Brecht M, Preilowski B, Merzenich M M
Tübingen University, Germany.
Behav Brain Res. 1997 Mar;84(1-2):81-97. doi: 10.1016/s0166-4328(97)83328-1.
We investigated the transduction operation and function of the mystacial vibrissae, using a comparative morphological analysis and behavioral experiments in rats. Vibrissal architecture was documented in a series of mammals to identify evolutionary conserved features of vibrissal organization. As a result of this analysis, we distinguish between a frontal microvibrissal system and macrovibrissal system of the mystacial pad. The latter was invariably comprised of whiskers aligned in regular rows. In each row, whiskers were oriented perpendicular to the animal's rostrocaudal axis; all shared a specific dorsoventral orientation. In all species, progressing from rostral to caudal in any vibrissal row, there was a precisely exponential increase in whisker length. Each whisker appeared to act as a lever-like transducer, providing information as to whether or not--but not where--an individual vibrissa had been deflected. The rat's frontal microvibrissae system was found to have a vibrissa tip density that was about 40 times higher than that of the mystacial macrovibrissae. In behavioral studies spatial tasks and object recognition tasks were used to investigate (a) search behaviors; (b) single whisker movements; (c) object recognition ability; and (d) effects of selective macro- or microvibrissae removal on task performances. A clear distinction between the functional roles of macro- and microvibrissae was demonstrated in these studies. Mystacial macrovibrissae were critically involved in spatial tasks, but were not essential for object recognition. Microvibrissae were critically involved in object recognition tasks, but were not essential for spatial tasks. A synthesis of these morphological and behavioral data led to the following functional concept: The mystacial macrovibrissae row is a distance decoder. Its function is to derive head centered obstacle/opening contours at the various dorsoventral angles represented by vibrissal rows. This distance detector model is functionally very different from traditional concepts of whisker function, in which the mystacial whiskers were hypothesized to form a fine grain skin-like object-recognizing tactile surface.
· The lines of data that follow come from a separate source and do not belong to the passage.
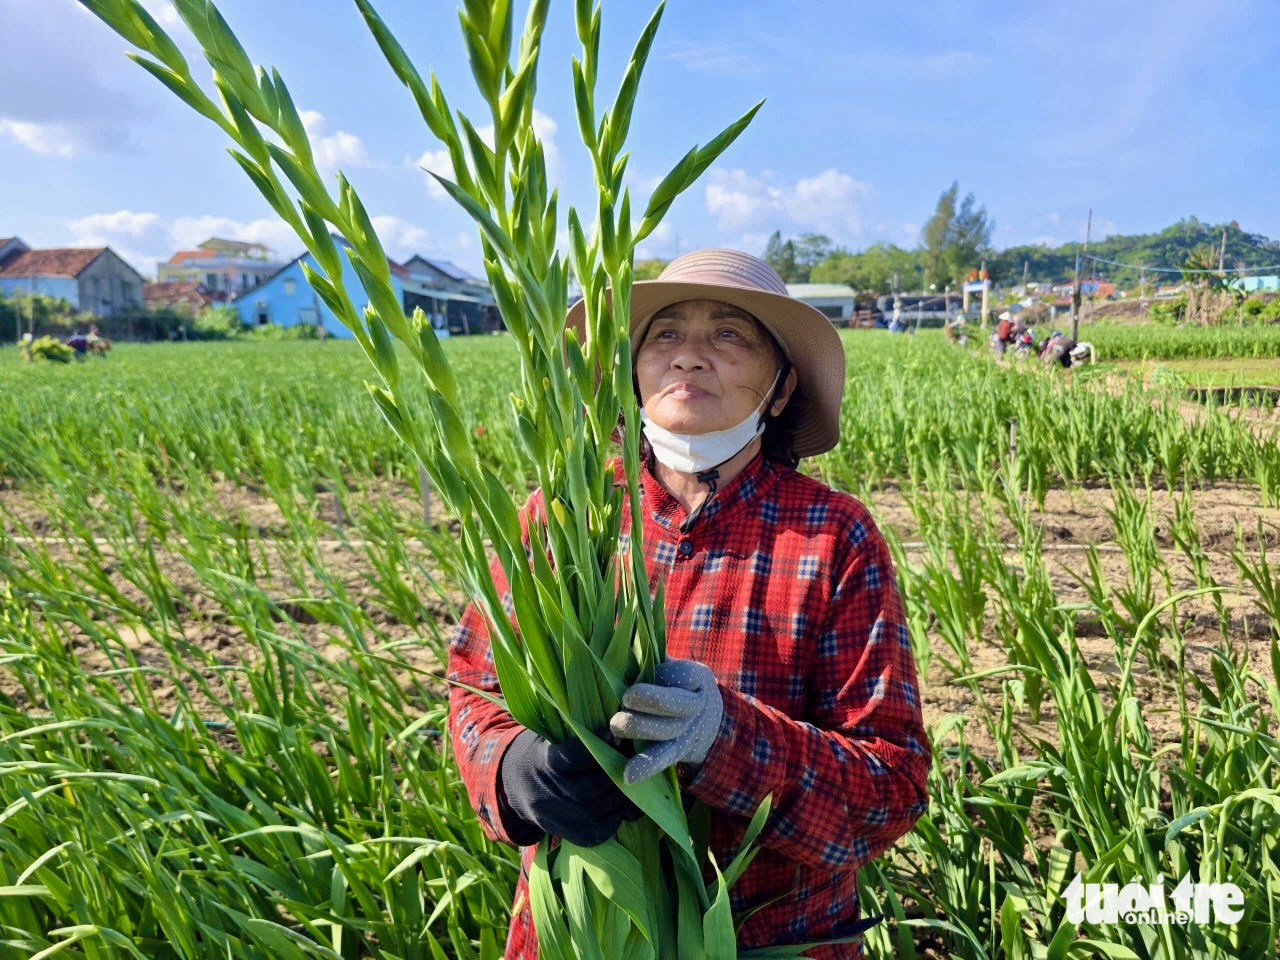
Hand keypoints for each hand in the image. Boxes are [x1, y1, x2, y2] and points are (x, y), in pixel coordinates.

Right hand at [497, 729, 638, 846]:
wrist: (512, 781)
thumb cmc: (543, 750)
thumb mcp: (552, 734)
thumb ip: (580, 732)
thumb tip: (619, 723)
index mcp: (541, 760)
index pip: (572, 757)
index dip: (598, 747)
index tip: (616, 736)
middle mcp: (543, 790)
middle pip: (587, 789)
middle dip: (616, 776)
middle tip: (635, 765)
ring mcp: (549, 815)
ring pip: (592, 813)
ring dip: (620, 801)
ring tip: (635, 787)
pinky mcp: (558, 832)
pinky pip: (590, 834)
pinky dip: (612, 823)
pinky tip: (623, 809)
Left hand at [608, 660, 723, 783]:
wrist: (709, 720)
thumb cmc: (677, 685)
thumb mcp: (674, 666)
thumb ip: (651, 657)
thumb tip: (615, 642)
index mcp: (696, 677)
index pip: (680, 674)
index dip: (661, 673)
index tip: (645, 668)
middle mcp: (695, 705)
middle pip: (674, 703)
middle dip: (649, 699)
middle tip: (626, 697)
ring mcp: (687, 731)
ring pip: (666, 731)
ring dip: (640, 728)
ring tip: (616, 724)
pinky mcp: (678, 752)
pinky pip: (663, 759)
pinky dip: (646, 767)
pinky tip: (629, 774)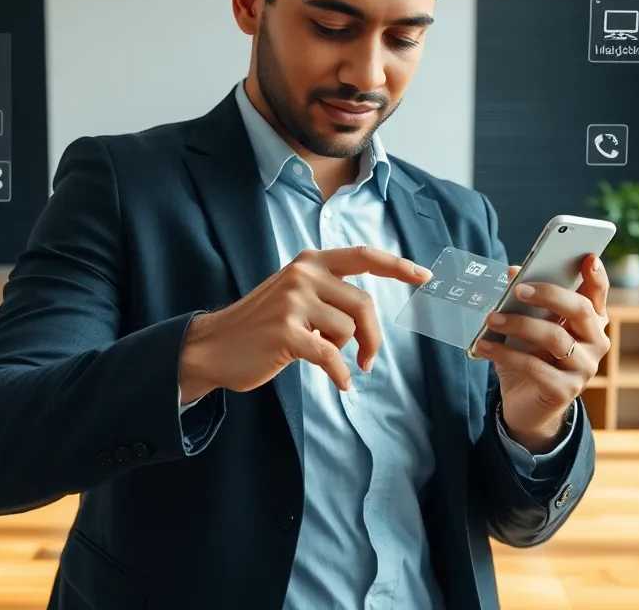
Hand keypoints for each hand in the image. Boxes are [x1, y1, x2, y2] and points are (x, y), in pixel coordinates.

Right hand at [178, 246, 432, 402]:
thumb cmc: (260, 326)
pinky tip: (341, 382)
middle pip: (364, 304)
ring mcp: (293, 302)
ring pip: (348, 331)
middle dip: (372, 337)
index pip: (363, 256)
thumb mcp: (294, 295)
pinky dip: (341, 374)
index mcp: (310, 261)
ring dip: (345, 353)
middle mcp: (303, 274)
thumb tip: (368, 318)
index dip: (397, 266)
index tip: (425, 276)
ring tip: (324, 356)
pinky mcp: (286, 332)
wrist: (213, 346)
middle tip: (368, 359)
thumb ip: (329, 293)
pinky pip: (332, 356)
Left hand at [474, 254, 609, 452]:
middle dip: (549, 295)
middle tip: (519, 290)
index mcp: (589, 322)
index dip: (596, 276)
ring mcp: (584, 368)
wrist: (527, 406)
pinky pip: (535, 367)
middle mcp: (595, 343)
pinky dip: (506, 353)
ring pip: (556, 338)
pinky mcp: (565, 391)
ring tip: (491, 318)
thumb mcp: (526, 325)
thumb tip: (513, 271)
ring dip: (520, 325)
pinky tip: (484, 346)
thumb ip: (524, 300)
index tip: (588, 257)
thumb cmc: (531, 357)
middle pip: (580, 310)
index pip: (597, 294)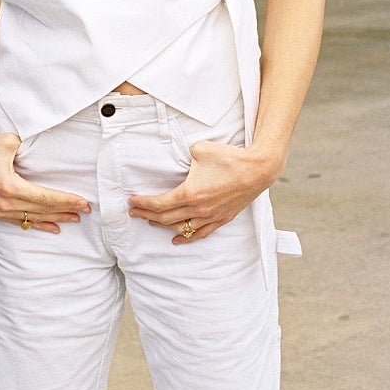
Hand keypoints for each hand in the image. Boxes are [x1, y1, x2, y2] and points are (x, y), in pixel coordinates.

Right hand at [0, 133, 89, 234]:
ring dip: (55, 218)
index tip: (83, 202)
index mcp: (10, 187)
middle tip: (86, 209)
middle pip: (43, 210)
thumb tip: (48, 150)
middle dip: (66, 209)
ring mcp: (1, 211)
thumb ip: (29, 147)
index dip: (65, 200)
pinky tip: (53, 227)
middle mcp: (6, 203)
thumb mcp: (9, 141)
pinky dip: (39, 224)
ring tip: (75, 219)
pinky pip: (22, 222)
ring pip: (34, 218)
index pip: (45, 197)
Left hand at [128, 141, 278, 243]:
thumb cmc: (229, 158)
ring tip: (149, 221)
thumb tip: (179, 158)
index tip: (131, 201)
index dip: (143, 203)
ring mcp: (211, 217)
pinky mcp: (222, 219)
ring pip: (181, 227)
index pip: (159, 203)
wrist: (257, 170)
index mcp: (190, 193)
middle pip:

我们通过对大鼠进行比较形态学分析和行为实验,研究了口鼻部触须的转导操作及功能。记录了一系列哺乳动物的触须结构,以确定触须组织在进化过程中保守的特征。通过该分析,我们区分了口鼻垫的额部微触须系统和大触须系统。后者总是由规则排列成行的须毛组成。在每一行中,须毛垂直于动物的头尾轴排列;所有须毛都具有特定的背腹方向。在所有物种中,在任何一行触须中从吻端向尾端移动时,须毛长度都精确地呈指数增长。每根须毛似乎都起到杠杆状换能器的作用,提供关于某一根触须是否被偏转的信息,但不提供其被偏转位置的信息。发现大鼠的额部微触须系统的触须尖端密度比口鼻部大触须的密度高约40倍。在行为研究中,使用空间任务和物体识别任务来研究:(a)搜索行为;(b)单根触须的运动;(c)物体识别能力;以及(d)选择性去除大触须或微触须对任务表现的影响。这些研究表明大触须和微触须在功能作用上有明显区别。口鼻部大触须在空间任务中起关键作用,但对物体识别并非必不可少。微触须在物体识别任务中起关键作用,但对空间任务并非必不可少。这些形态学和行为学数据的综合得出了以下功能概念:口鼻部大触须排是一个距离解码器。其功能是在由触须排所代表的不同背腹角度处得出以头部为中心的障碍物/开口轮廓。这种距离探测器模型在功能上与传统的触须功能概念有很大不同,在传统概念中,口鼻部触须被假定形成一个类似精细皮肤的物体识别触觉表面。